朝鮮労働党機関紙・労働新聞によると、最高人民会議で従来の「朝鮮民主主義人民共和国社会主義憲法」という名称を「朝鮮民主主義人民共和国憲法」に変更した。1972年のキム・イルソン(金日成)時代から使われてきた表現を改めたもので、社会主義国家としての理念よりも、国家としての一般的な位置づけを強調する意図があるとみられる。

また、キム・ジョンウン(金正恩)総書記は演説で、新たに「警察制度」を導入する方針も表明した。国内の治安維持や法制度の整備を強化する目的とされ、「警察という言葉自体は問題ではない」と強調し、制度の専門化・細分化の必要性を訴えた。将来的には他国の警察機関との協力も視野に入れているとみられる。

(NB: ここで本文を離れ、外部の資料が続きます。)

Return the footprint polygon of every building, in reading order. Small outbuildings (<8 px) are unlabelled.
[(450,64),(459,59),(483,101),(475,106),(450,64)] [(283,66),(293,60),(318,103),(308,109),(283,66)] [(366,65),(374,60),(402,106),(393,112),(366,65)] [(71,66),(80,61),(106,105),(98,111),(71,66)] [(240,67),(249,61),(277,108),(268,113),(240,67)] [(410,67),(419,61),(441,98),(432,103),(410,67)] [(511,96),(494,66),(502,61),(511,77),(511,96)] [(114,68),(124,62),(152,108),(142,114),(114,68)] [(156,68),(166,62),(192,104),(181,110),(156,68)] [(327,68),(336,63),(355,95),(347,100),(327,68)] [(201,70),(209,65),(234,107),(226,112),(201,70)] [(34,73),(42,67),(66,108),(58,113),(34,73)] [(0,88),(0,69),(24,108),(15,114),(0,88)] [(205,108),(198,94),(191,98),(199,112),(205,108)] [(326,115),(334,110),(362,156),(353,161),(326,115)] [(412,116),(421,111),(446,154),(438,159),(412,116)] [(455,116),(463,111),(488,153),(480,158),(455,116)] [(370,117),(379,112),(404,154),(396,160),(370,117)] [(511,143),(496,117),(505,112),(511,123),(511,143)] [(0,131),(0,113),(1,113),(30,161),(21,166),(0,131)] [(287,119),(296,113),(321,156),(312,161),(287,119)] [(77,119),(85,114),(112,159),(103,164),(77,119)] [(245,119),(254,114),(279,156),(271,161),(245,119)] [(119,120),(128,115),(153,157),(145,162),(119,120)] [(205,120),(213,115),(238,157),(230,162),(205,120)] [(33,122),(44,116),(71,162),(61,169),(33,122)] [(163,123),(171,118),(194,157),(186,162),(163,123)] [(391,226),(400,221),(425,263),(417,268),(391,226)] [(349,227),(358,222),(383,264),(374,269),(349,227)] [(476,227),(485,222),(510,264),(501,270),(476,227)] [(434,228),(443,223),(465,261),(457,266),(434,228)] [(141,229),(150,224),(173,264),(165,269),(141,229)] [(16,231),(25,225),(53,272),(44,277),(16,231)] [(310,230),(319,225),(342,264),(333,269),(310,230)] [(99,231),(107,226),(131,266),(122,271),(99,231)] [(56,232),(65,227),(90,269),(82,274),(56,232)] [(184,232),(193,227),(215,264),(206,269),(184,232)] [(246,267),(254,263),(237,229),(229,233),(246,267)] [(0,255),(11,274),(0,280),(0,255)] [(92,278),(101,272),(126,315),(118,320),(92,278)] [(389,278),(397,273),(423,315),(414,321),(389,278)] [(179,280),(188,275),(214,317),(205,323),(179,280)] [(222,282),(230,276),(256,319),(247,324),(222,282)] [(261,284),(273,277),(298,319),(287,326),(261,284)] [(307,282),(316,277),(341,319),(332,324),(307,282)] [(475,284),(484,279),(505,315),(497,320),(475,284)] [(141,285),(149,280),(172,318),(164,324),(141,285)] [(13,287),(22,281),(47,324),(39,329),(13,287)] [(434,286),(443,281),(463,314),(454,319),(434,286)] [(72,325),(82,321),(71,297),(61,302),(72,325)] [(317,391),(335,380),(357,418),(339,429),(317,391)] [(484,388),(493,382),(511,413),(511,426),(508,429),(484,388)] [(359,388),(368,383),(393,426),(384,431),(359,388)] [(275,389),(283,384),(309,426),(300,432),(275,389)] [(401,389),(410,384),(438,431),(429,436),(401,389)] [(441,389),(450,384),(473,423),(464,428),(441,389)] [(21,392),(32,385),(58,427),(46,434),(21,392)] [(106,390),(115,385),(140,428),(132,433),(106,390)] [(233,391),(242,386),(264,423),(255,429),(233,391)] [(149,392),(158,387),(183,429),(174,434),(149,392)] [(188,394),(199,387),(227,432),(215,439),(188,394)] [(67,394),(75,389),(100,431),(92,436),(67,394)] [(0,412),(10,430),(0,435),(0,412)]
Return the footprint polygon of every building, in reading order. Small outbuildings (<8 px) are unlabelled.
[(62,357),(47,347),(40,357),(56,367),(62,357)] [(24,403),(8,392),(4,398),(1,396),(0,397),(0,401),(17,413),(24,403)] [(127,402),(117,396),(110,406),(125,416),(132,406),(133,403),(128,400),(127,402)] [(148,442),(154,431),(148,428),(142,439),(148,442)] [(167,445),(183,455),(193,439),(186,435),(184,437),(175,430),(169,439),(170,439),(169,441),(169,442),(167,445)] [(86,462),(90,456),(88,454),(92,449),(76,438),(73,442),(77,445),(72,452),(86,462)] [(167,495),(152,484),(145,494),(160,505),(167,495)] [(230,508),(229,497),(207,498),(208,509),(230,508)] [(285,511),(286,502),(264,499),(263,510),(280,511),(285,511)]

北朝鮮ではこれまで、国家保衛省や社会安全省などが実質的な警察機能を担ってきたが、今回の制度導入により役割や組織構造の再編が進む可能性がある。あわせて国家保衛省の名称を「国家情報局」に変更するなど、情報機関のイメージ刷新も図られている。

専門家は、こうした一連の措置について、国際社会との関係拡大を視野に入れた制度整備の一環と分析する。西側諸国で一般的な制度や名称を採用することで、外交上の制約を減らし、国家としての「通常性」を示す狙いがあると指摘されている。